** begin **

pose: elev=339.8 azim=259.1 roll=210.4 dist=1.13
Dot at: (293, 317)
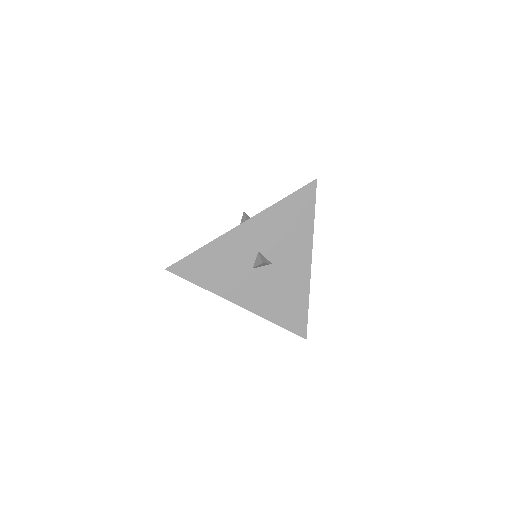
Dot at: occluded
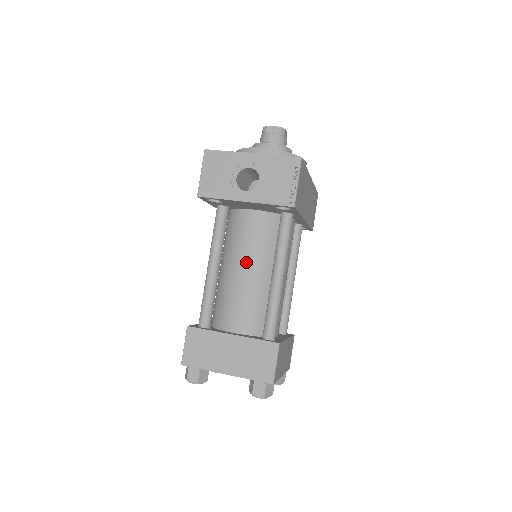
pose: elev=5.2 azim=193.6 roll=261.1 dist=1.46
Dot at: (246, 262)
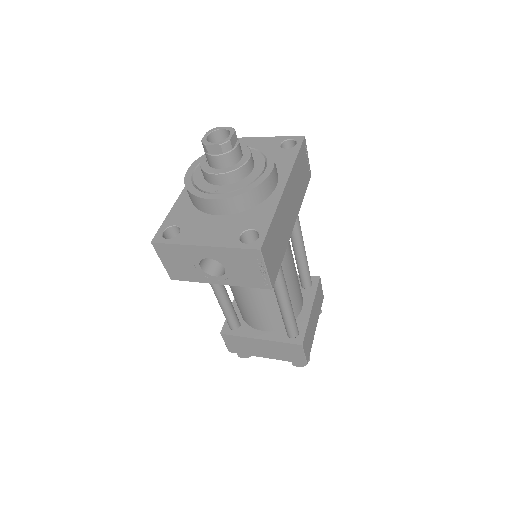
Dot at: (247, 289)
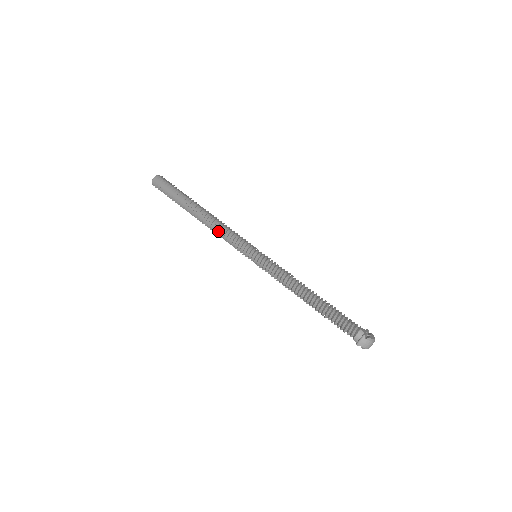
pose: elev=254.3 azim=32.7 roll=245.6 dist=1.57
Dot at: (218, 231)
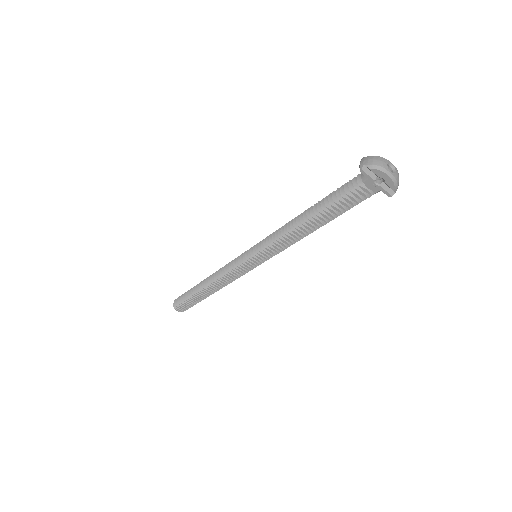
Dot at: (221, 274)
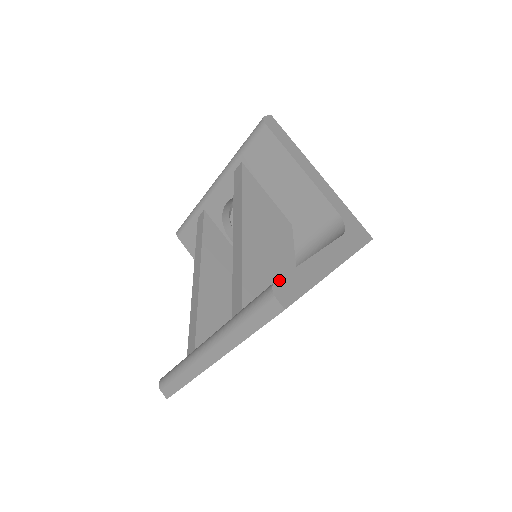
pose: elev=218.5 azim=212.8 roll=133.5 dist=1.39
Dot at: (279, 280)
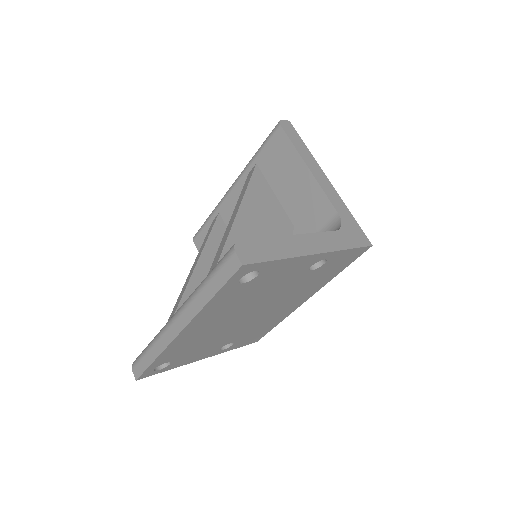
Dot at: (245, 240)
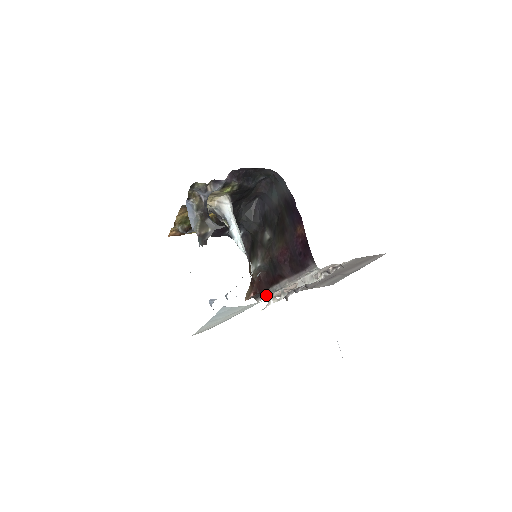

** end **

Report how many lines in the data above contain the string "dist". Case counts, and the reply should be the number alone.

4